[Saved entries]
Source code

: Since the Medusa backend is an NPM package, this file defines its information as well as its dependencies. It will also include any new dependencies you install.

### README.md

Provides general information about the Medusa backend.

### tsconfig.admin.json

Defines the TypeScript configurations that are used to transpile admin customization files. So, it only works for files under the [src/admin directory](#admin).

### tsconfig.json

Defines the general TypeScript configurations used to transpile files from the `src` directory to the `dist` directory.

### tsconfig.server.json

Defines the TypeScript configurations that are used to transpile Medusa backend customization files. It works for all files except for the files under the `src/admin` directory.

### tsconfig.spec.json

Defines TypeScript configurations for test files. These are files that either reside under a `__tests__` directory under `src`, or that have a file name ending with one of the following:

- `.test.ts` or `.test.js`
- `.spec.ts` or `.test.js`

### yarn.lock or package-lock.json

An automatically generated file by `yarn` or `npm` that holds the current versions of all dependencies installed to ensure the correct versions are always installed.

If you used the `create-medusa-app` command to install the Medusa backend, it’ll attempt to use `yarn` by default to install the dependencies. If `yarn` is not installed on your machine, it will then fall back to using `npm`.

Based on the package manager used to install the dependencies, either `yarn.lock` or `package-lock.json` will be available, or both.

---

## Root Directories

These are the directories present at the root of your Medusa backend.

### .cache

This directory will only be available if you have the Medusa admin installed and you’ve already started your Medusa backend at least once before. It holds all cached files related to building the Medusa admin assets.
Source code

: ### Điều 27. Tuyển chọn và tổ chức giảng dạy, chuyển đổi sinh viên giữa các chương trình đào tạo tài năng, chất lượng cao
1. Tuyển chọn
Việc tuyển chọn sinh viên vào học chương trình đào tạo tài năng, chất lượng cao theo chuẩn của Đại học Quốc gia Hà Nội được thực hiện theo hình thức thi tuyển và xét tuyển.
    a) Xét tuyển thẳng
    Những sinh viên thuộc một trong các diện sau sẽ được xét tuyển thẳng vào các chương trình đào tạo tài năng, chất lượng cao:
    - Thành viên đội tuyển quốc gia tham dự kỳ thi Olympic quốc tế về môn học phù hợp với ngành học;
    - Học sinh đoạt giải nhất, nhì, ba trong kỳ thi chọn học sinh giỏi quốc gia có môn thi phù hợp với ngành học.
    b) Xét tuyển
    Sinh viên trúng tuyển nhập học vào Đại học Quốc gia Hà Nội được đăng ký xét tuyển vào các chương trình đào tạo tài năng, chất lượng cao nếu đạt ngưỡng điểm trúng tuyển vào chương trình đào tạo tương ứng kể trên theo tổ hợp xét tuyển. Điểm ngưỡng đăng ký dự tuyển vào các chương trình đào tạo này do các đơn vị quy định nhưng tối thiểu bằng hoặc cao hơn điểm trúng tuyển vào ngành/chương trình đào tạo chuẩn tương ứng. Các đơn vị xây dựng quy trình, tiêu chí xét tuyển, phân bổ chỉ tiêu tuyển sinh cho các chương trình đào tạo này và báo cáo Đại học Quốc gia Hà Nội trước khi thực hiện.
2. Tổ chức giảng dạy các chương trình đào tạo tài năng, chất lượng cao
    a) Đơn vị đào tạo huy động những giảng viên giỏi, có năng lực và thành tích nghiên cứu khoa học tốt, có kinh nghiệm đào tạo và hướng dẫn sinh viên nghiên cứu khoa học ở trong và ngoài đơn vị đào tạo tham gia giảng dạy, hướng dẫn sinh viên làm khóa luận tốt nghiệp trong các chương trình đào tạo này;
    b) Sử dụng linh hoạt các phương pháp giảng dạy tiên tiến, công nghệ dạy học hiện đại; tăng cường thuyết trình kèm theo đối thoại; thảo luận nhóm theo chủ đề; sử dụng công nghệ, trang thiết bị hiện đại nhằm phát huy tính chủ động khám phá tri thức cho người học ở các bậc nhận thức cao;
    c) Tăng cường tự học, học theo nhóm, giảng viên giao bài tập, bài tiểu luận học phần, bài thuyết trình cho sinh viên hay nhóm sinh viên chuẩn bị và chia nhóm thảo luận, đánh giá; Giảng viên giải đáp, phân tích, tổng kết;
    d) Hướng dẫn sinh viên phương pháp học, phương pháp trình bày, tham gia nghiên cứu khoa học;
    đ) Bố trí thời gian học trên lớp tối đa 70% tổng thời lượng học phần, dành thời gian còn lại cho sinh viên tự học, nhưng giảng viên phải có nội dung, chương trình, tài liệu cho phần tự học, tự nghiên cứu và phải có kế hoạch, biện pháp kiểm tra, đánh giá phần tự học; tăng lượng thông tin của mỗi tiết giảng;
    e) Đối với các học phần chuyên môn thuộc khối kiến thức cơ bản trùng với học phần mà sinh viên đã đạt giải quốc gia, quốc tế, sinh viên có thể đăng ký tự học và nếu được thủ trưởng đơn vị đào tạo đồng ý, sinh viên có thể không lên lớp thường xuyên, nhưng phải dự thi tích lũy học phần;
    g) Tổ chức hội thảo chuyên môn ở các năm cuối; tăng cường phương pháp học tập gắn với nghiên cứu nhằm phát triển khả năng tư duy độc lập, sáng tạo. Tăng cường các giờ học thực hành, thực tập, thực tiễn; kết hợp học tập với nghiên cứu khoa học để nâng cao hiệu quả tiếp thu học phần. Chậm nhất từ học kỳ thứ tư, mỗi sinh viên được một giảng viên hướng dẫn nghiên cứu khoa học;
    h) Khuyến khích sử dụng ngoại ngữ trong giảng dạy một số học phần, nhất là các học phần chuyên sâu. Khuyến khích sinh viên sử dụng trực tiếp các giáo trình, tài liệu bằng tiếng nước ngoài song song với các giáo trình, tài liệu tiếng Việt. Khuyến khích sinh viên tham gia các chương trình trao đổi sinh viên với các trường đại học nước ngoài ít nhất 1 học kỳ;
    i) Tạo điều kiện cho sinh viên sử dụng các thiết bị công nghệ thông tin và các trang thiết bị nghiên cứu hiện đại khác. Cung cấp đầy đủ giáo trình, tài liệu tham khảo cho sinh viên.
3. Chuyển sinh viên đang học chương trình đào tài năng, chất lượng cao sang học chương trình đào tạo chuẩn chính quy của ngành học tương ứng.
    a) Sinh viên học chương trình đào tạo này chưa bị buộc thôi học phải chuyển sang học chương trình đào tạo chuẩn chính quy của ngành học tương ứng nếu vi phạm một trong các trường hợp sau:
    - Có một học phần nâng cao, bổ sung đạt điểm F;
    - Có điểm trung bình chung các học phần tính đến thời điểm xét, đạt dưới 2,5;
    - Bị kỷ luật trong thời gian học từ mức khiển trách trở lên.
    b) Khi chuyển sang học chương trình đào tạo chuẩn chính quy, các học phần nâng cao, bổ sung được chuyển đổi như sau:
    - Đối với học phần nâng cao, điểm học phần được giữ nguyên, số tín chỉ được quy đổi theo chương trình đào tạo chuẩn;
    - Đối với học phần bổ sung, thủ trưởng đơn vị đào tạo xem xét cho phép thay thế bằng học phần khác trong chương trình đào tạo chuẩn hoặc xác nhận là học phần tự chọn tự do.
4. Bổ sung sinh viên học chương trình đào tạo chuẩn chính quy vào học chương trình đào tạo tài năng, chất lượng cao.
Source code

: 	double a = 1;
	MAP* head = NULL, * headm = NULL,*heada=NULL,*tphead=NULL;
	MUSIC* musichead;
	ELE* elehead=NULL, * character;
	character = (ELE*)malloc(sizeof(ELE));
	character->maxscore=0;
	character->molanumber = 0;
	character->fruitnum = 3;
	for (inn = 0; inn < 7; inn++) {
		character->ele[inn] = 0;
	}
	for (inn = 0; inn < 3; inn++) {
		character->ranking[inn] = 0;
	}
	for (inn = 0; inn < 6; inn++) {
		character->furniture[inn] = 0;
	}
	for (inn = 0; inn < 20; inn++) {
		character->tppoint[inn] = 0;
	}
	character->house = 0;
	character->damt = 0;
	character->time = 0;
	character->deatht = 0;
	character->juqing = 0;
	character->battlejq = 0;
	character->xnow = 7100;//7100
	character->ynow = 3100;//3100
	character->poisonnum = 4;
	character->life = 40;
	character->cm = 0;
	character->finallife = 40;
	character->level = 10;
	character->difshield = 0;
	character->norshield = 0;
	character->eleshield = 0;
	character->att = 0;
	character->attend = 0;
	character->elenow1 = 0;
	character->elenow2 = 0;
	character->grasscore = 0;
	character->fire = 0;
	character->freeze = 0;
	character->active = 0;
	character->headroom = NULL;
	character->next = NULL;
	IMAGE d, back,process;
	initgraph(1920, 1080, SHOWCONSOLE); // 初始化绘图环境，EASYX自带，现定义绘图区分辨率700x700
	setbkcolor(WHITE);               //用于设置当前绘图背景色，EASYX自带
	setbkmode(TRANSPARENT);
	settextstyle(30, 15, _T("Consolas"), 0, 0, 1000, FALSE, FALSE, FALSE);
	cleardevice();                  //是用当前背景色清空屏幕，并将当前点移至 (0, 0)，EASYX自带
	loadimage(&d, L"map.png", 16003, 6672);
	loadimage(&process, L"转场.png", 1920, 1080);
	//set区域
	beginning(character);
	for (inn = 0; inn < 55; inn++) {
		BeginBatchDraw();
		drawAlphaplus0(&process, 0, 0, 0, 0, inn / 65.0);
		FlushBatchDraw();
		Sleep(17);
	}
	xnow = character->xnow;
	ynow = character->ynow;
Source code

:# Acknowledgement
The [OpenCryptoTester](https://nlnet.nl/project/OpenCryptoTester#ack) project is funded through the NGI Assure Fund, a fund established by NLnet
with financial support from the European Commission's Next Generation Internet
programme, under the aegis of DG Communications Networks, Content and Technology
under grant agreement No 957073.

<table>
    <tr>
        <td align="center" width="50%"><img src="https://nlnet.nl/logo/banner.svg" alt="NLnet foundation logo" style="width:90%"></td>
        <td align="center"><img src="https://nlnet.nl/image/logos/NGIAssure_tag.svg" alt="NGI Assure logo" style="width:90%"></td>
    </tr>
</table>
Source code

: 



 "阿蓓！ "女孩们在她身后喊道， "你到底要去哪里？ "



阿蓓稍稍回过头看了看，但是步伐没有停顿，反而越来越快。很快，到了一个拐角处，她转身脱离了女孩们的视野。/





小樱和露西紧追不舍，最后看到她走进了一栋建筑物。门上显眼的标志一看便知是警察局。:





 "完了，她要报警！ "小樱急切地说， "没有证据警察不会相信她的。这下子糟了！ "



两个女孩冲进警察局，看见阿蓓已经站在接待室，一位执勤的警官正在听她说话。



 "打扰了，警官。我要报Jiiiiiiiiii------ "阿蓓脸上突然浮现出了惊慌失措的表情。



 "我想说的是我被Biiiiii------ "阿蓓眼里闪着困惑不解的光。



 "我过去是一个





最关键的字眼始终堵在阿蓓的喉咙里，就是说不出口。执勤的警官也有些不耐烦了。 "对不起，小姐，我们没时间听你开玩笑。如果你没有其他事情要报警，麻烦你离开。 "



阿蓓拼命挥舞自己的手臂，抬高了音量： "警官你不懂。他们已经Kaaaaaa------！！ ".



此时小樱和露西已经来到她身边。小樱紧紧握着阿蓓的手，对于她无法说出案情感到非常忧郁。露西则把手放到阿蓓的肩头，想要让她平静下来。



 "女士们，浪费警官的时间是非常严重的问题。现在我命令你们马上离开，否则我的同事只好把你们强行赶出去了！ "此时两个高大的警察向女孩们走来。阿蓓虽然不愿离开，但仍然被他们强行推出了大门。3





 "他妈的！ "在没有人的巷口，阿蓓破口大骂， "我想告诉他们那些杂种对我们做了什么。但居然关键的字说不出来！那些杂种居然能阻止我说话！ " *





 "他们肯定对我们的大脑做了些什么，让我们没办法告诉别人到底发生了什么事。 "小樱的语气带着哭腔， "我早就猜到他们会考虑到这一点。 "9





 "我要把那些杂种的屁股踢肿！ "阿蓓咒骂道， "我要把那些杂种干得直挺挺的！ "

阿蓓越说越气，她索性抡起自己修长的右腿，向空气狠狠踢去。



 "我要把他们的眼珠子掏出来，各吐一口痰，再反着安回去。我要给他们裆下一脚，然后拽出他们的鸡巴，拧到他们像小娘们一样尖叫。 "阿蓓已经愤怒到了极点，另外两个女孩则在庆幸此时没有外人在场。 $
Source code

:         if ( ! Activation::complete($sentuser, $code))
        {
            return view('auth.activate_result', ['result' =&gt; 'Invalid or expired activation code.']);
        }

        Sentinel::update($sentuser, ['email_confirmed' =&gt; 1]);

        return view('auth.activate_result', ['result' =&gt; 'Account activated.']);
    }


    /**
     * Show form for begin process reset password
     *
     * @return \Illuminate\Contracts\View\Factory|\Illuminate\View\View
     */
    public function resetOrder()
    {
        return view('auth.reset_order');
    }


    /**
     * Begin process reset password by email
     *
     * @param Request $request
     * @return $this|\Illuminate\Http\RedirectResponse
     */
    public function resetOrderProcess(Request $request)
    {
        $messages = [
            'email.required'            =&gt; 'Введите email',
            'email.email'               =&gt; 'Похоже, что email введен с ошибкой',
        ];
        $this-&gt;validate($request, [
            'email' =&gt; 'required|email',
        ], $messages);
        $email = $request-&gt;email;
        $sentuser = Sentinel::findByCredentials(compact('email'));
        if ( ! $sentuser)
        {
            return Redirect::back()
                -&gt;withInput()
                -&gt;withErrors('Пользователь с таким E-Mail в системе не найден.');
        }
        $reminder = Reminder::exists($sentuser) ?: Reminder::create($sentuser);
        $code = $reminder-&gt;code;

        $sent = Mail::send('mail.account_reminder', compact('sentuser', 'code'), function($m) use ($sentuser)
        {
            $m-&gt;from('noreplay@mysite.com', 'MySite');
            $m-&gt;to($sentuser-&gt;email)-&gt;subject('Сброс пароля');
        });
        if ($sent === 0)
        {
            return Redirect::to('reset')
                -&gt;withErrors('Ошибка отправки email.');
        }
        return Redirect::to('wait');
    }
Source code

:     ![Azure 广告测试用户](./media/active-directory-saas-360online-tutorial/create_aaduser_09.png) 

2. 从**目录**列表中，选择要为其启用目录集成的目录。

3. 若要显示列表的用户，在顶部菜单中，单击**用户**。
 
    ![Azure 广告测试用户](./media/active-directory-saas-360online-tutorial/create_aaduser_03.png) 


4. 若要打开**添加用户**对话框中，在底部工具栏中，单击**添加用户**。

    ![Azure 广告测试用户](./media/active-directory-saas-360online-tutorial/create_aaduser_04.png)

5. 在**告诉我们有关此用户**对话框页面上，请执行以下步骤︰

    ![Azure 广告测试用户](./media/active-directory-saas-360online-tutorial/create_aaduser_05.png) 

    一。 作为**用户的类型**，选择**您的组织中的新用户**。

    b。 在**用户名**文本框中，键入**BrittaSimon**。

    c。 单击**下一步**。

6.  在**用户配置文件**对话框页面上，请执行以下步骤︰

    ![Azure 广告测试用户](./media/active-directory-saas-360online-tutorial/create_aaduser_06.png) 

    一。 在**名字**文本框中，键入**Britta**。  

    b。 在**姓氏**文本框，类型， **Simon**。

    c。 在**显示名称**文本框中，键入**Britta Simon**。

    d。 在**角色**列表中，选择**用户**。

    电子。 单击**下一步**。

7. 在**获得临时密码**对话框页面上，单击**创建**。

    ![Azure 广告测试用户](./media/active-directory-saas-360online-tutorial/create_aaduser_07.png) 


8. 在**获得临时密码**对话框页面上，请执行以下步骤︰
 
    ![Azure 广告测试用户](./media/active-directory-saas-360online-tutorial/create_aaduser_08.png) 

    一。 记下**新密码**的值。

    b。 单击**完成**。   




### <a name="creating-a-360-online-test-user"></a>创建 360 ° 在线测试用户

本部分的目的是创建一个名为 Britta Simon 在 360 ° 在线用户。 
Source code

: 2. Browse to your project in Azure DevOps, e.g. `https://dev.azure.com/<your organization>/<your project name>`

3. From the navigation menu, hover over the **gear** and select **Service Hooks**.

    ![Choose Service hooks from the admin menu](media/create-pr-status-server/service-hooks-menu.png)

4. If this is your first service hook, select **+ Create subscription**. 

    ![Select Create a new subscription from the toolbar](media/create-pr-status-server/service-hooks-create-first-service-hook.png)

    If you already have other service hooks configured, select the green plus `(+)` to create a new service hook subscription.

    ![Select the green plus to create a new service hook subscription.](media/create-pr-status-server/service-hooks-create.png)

**Work required**.
Of the lines above, output exactly those from the line bearing "电子。 单击**下一步**。" through the line bearing "360 ° 在线测试用户", inclusive.

**Answer box**.
    电子。 单击**下一步**。

7. 在**获得临时密码**对话框页面上，单击**创建**。

    ![Azure 广告测试用户](./media/active-directory-saas-360online-tutorial/create_aaduser_07.png) 


8. 在**获得临时密码**对话框页面上，请执行以下步骤︰
 
    ![Azure 广告测试用户](./media/active-directory-saas-360online-tutorial/create_aaduser_08.png) 

    一。 记下**新密码**的值。

    b。 单击**完成**。   




### <a name="creating-a-360-online-test-user"></a>创建 360 ° 在线测试用户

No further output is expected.